A bit of steampunkery for Wye Waltz 2011.
I had a grand plan to make a waistcoat with animated glow, controlled by an accelerometer and an Arduino.
But I was too late and too lazy, so I just used always-on EL wire.
The wire came from eBay, a few quid for 7.5 feet of wire and a USB-powered inverter, all the way from China.
For reference, the SparkFun El Escudo is an arduino shield that'll run 8 outputs under software control. Proto-PIC and SK Pang carry it in the UK.
I wanted more channels, so my plan was to use a pair of 74HC595 shift registers in series driving 16 Z0405MF triacs (via a 1k resistor from 595 to the triac gate) to get a 16-channel device that only used a couple of Arduino pins. I actually got this breadboarded with a couple of triacs, driving the wire happily.
There's a helpful Arduino sample for driving the 595 which reduces the coding to trivia.
That was the smallest through-hole triac I could find, if you don't need through-hole the Z0103 might be a better choice. It is certainly smaller.
We start the actual construction with the Modern Tailor Outfitter and Clothier:
These are the instructions for constructing a general waistcoat pattern, starting from a few measurements of the intended wearer.
I followed the instructions to the letter, on a bit of pattern card, then cut it out. Then put those patterns on another bit of card and made a pattern with a seam allowance (15mm).
My waistcoat had three layers - decorative outer, decorative lining, and an middle layer of plain cotton which carried the EL wire (hot-glued on with a dab every couple of inches).I cut the middle layer first for fit testing.
Fit testing suggested that bigger armholes and neck would be more comfortable, so I trimmed the pattern and middle layer to suit.

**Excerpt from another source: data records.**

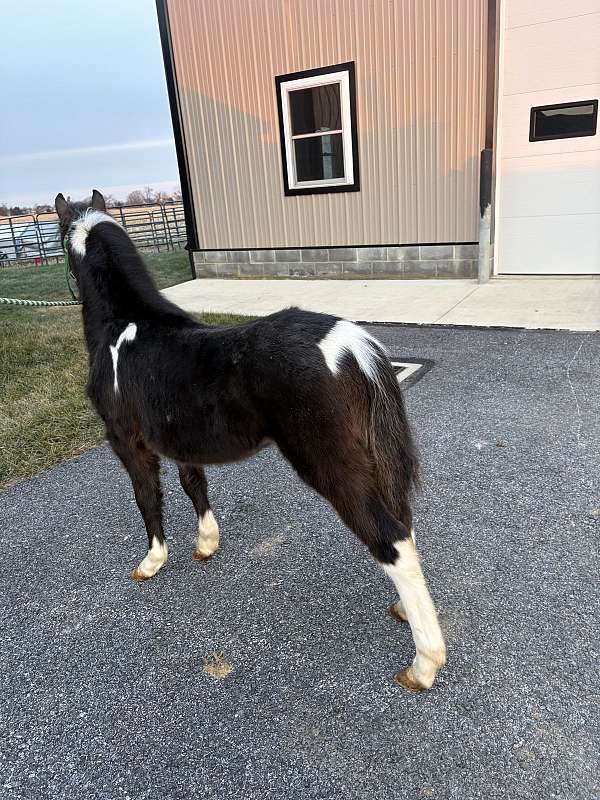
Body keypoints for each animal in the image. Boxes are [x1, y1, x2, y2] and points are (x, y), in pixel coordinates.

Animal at [55, 190, 446, 691]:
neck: (124, 330)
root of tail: (354, 346)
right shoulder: (179, 440)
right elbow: (193, 485)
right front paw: (206, 544)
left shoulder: (128, 442)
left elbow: (146, 497)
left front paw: (152, 562)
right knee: (402, 527)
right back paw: (405, 611)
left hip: (334, 467)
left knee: (390, 539)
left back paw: (424, 664)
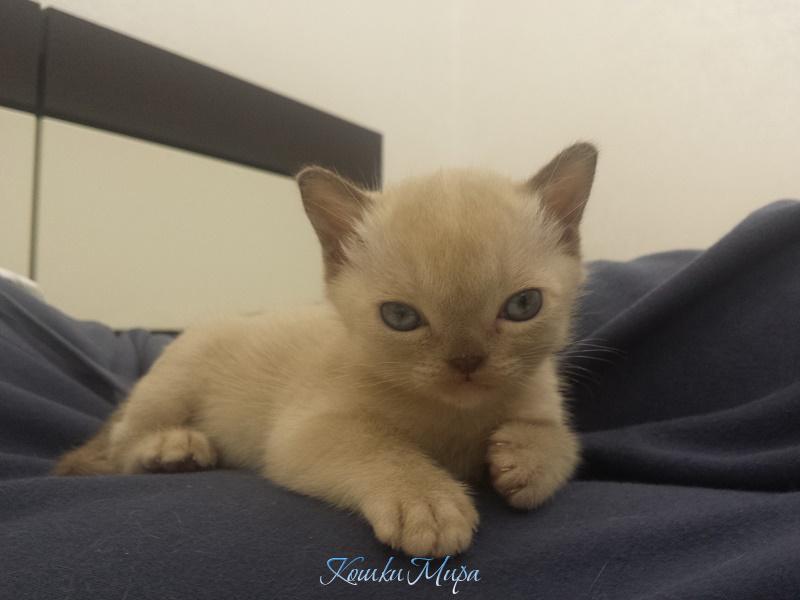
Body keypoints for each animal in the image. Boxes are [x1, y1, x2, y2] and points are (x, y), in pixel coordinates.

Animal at [53, 142, 598, 558]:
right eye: (401, 317)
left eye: (523, 305)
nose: (465, 362)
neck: (456, 420)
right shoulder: (307, 430)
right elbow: (378, 447)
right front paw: (428, 504)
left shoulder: (542, 399)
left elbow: (562, 441)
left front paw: (524, 460)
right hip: (173, 382)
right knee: (121, 447)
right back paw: (174, 449)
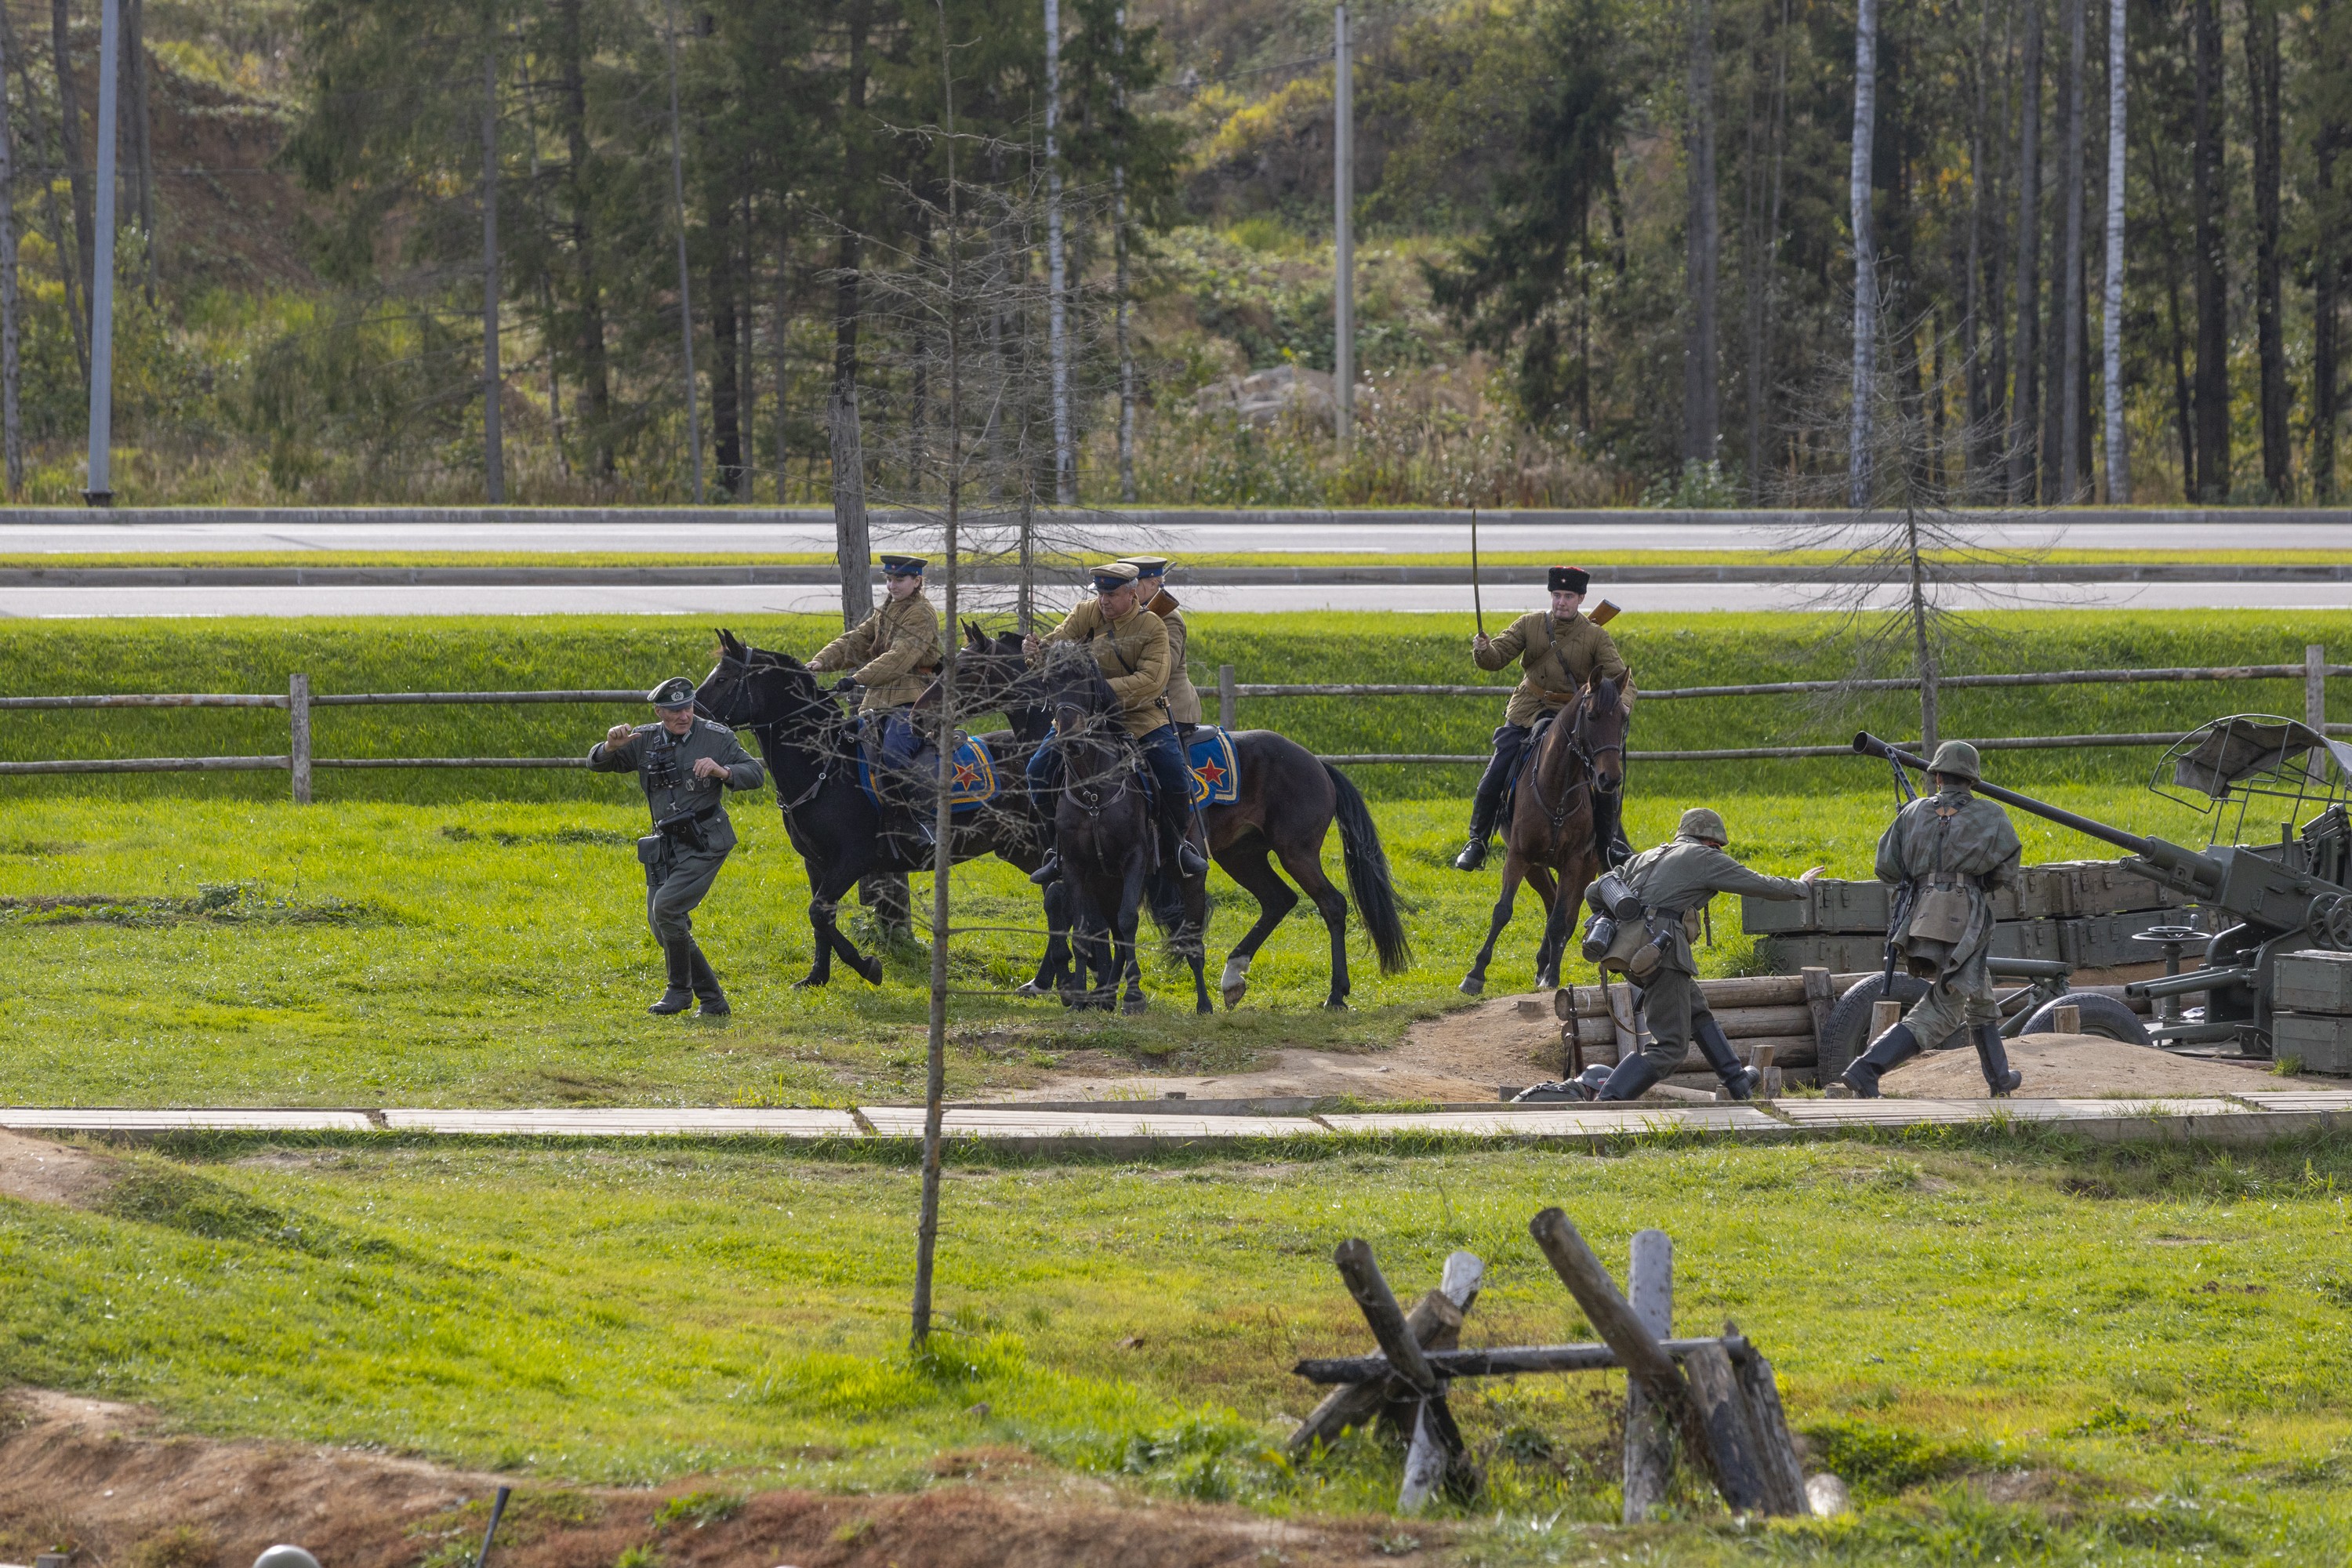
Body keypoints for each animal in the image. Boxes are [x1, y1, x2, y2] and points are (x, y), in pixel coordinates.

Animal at [691, 630, 1054, 987]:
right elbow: (821, 918)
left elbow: (818, 912)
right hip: (1020, 848)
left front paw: (867, 966)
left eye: (722, 678)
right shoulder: (814, 862)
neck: (827, 765)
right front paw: (817, 976)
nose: (691, 717)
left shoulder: (853, 859)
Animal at [960, 620, 1411, 1011]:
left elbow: (1103, 920)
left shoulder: (1128, 863)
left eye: (966, 668)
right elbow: (1091, 925)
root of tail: (1316, 762)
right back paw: (1232, 976)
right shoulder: (1077, 862)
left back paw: (1335, 993)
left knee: (1332, 904)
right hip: (1241, 855)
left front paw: (1086, 988)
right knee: (1278, 900)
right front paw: (1091, 992)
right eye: (1049, 681)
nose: (1069, 734)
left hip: (1295, 852)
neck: (1094, 782)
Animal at [1449, 677, 1637, 992]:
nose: (1609, 779)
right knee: (1549, 904)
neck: (1558, 791)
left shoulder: (1574, 862)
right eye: (1591, 716)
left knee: (1564, 916)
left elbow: (1561, 921)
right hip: (1535, 868)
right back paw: (1541, 962)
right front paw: (1475, 974)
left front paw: (1553, 976)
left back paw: (1547, 965)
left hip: (1586, 867)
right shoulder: (1518, 856)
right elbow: (1502, 910)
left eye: (1623, 718)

Then cut out all the layers.
And sewed them together as three separate waistcoats (with the EL wire hotglued onto the middle layer). This was actually a mistake, as the topology required to turn a waistcoat inside out after sewing the edges require the lining side seams to be open. I had to undo some seams in the lining and do the shoulder seams in bits. Next time, I'll plan this part rather better.
Waistcoat pockets turn out to be easy when you work out the trick, but you do need to be precise for it to look good, and you need to sew a bit of outer to the pocket bag to avoid this white stripe.
The sequence (to remind me when I do this next) is:
Slit pocket in front, making Y cuts to the corners, to make four flaps
Cut out pocket and welt (both just folded rectangles).
Sew a patch of the outer fabric onto one end of the pocket. This will camouflage the top edge of the pocket if you don't get the alignment exactly right. You can see what happens if you skip this in the photo above.
On the outside of the waistcoat, sew folded welt and front of pocket to bottom flap. The stitch line must run exactly along the line between the bottom corners of the hole.
Push welt and pocket through the hole to the inside of the waistcoat.
Fold front along the top edge of the hole, sew back of pocket to top flap
Fold front along the side of the hole so that L side of pocket and the L end of the welt can be sewn to the L side of the front (the little triangular flap made by your original Y cuts)
And sew all the way down the L side of the pocket
Repeat for R side of pocket
Viewed from the inside:
Having sewn it all up and fitted buttons, I was amazed to find the thing fitted perfectly. Hurrah for science!
Inverters (one for each of the four strands of EL wire) and batteries go in a pocket.